By Osamu Tsukimori
TOKYO (Reuters) - Oil inched up on Thursday amid ongoing tensions over the death of a prominent Saudi journalist, with prices steadying after a big drop overnight due to a jump in U.S. crude stockpiles.
U.S. West Texas Intermediate crude for October delivery was up 12 cents, or 0.2 percent, at $69.87 a barrel by 0413 GMT, after falling 3 percent in the previous session to settle below $70 for the first time in a month.
Front-month London Brent crude for December delivery was up 13 cents, or 0.2 percent, at $80.18, having ended down 1.7 percent.
U.S. crude stocks rose 6.5 million barrels last week, the U.S. Energy Information Administration said on Wednesday, the fourth straight weekly build and almost triple what analysts had forecast. [EIA/S]
"The impact of the inventory-jump weighed on the market and oil seems bearish," said Kaname Gokon, a trader in Japan.
"The United States may have to go ahead with sanctions on Saudi Arabia, which could push prices higher, but Russia and other producers are set to increase supplies."
Inventories rose sharply even as U.S. crude production slipped 300,000 barrels per day (bpd) to 10.9 million bpd last week due to the effects of offshore facilities closing temporarily for Hurricane Michael.
U.S. lawmakers pointed the finger at the Saudi leadership over the disappearance of prominent Saudi critic and journalist Jamal Khashoggi, suggesting sanctions could be possible.
Saudi Arabia denies that it had any role in Khashoggi's disappearance.
Western pressure mounted on Riyadh to provide answers, but comments by President Donald Trump suggested the White House may not take additional action against the Saudis, particularly after Saudi Arabia said it will conduct an investigation.

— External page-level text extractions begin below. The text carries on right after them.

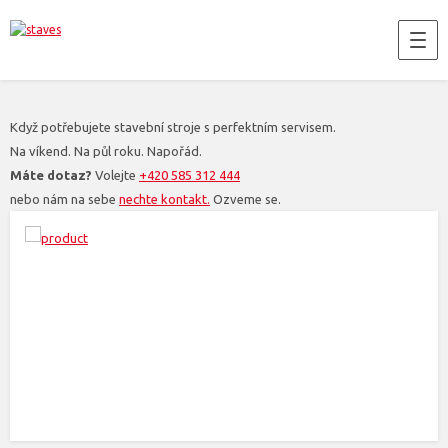
Když potřebujete stavební stroje s perfektním servisem.
Na víkend. Na půl roku. Napořád.
Máte dotaz?
Volejte
+420 585 312 444
nebo nám na sebe
nechte kontakt.
Ozveme se.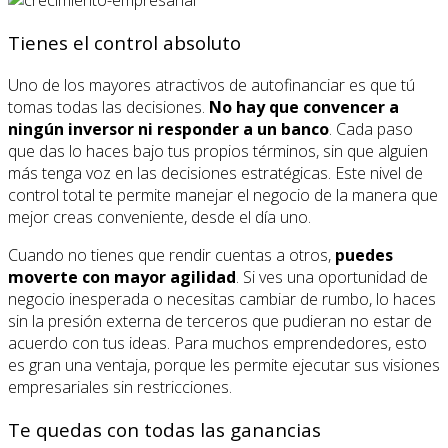
Tienes el control absoluto
Uno de los mayores atractivos de autofinanciar es que tú
tomas todas las decisiones.
No hay que convencer a
ningún inversor ni responder a un banco
. Cada paso
que das lo haces bajo tus propios términos, sin que alguien
más tenga voz en las decisiones estratégicas. Este nivel de
control total te permite manejar el negocio de la manera que
mejor creas conveniente, desde el día uno.
Cuando no tienes que rendir cuentas a otros,
puedes
moverte con mayor agilidad
. Si ves una oportunidad de
negocio inesperada o necesitas cambiar de rumbo, lo haces
sin la presión externa de terceros que pudieran no estar de
acuerdo con tus ideas. Para muchos emprendedores, esto
es gran una ventaja, porque les permite ejecutar sus visiones
empresariales sin restricciones.
Te quedas con todas las ganancias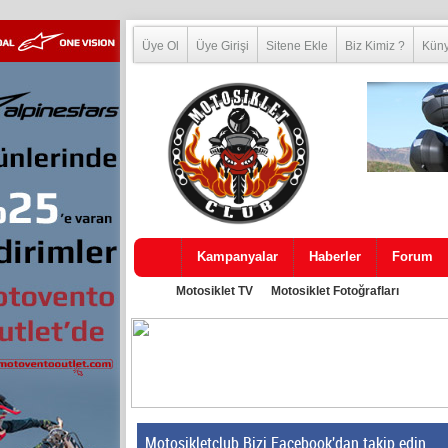
Üye Ol
Üye Girişi
Sitene Ekle
Biz Kimiz ?
Kün
Kampanyalar
Haberler
Forum
Motosiklet TV
Motosiklet Fotoğrafları
Motosikletclub Bizi Facebook'dan takip edin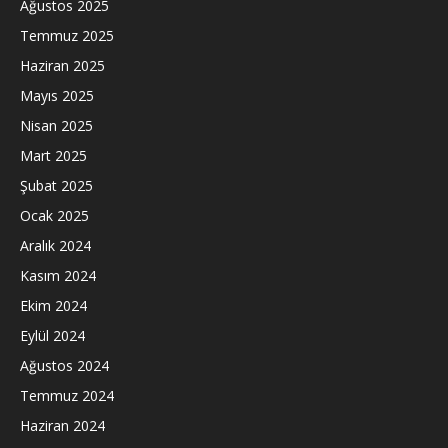
Ağustos 2025
Temmuz 2025
Haziran 2025
Mayıs 2025
Nisan 2025
Mart 2025
Şubat 2025
Ocak 2025
Aralık 2024
Kasım 2024
Ekim 2024
Eylül 2024
Ağustos 2024
Temmuz 2024
Haziran 2024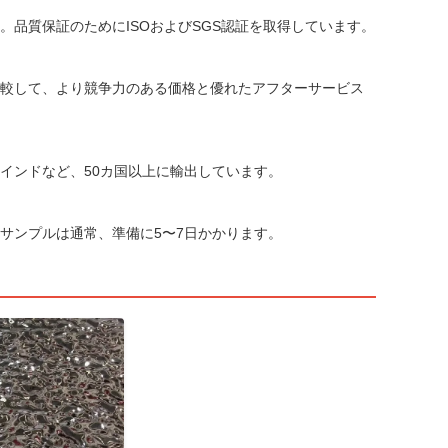
品質保証のためにISOおよびSGS認証を取得しています。
較して、より競争力のある価格と優れたアフターサービス
インドなど、50カ国以上に輸出しています。
サンプルは通常、準備に5〜7日かかります。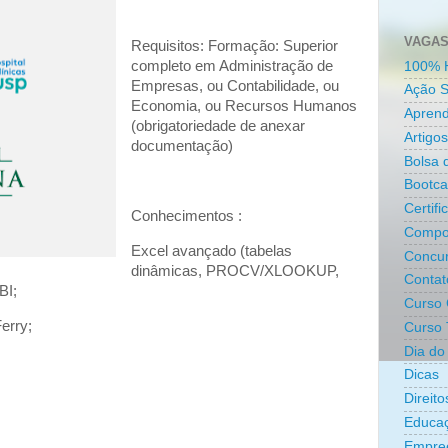
VAGAS
Requisitos: Formação: Superior
completo em Administração de
100% 
Empresas, ou Contabilidade, ou
Ação S
Economia, ou Recursos Humanos
Aprend
(obrigatoriedade de anexar
Artigos
documentação)
Bolsa 
Bootc
Certifi
Conhecimentos :
Compo
Excel avançado (tabelas
Concur
dinâmicas, PROCV/XLOOKUP,
Contat
BI;
Curso 
erry;
Curso 
Dia do 
Dicas
Direit
Educa
Empre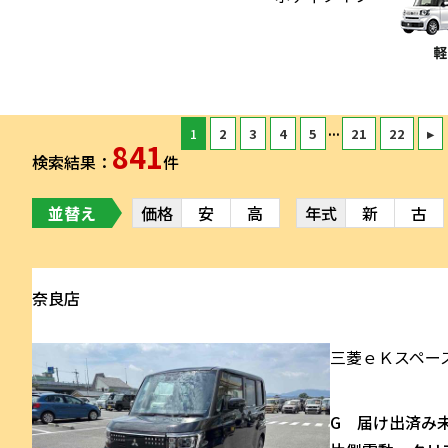
...
1
2
3
4
5
21
22
▸
841
検索結果：
件
並替え
価格
安
高
年式
新
古
奈良店
三菱
ｅＫスペー
G 届け出済み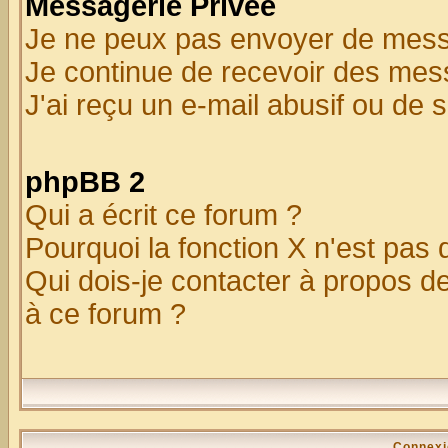
Messagerie Privée
Je ne peux pas envoyer de mess
Je continue de recevoir des mes
J'ai reçu un e-mail abusif ou de
phpBB 2
Qui a écrit ce forum ?
Pourquoi la fonction X n'est pas 
Qui dois-je contacter à propos de
à ce forum ?
Connexi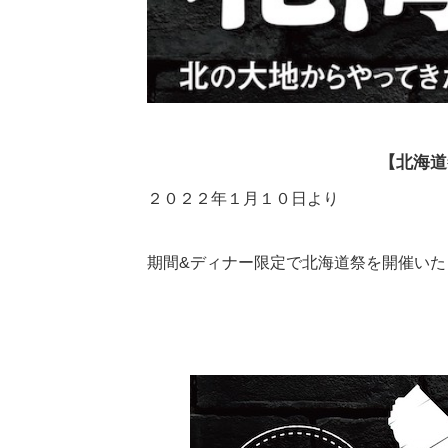
【北海道
２０２２年１月１０日より
期間&ディナー限定で北海道祭を開催いた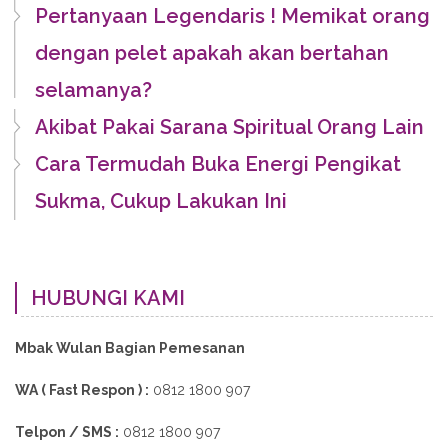
Pertanyaan Legendaris ! Memikat orang
dengan pelet apakah akan bertahan
selamanya?
Akibat Pakai Sarana Spiritual Orang Lain
Cara Termudah Buka Energi Pengikat
Sukma, Cukup Lakukan Ini
HUBUNGI KAMI
Mbak Wulan Bagian Pemesanan
WA ( Fast Respon ) :
0812 1800 907
Telpon / SMS :
0812 1800 907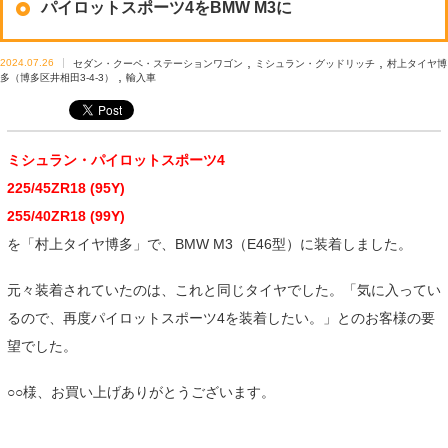
パイロットスポーツ4をBMW M3に
,
,
2024.07.26
セダン・クーペ・ステーションワゴン
ミシュラン・グッドリッチ
村上タイヤ博
,
多（博多区井相田3-4-3）
輸入車
ミシュラン・パイロットスポーツ4
225/45ZR18 (95Y)
255/40ZR18 (99Y)
を「村上タイヤ博多」で、BMW M3（E46型）に装着しました。
元々装着されていたのは、これと同じタイヤでした。「気に入ってい
るので、再度パイロットスポーツ4を装着したい。」とのお客様の要
望でした。
○○様、お買い上げありがとうございます。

Investors worry Saudi Arabia could use oil supply to retaliate against critics. But Saudi Arabia has assured OPEC that it is "committed, capable and willing" to ensure there will be no shortage in the oil market, OPEC's secretary-general said on Wednesday.
Saudi Arabia and Kuwait will struggle to resume oil production from jointly operated fields that produced some 500,000 bpd any time soon due to operational differences and souring political ties, sources said on Wednesday.
Signs that Iranian oil exports have been falling more steeply than some in the market expected amid looming U.S. sanctions have underpinned the oil market.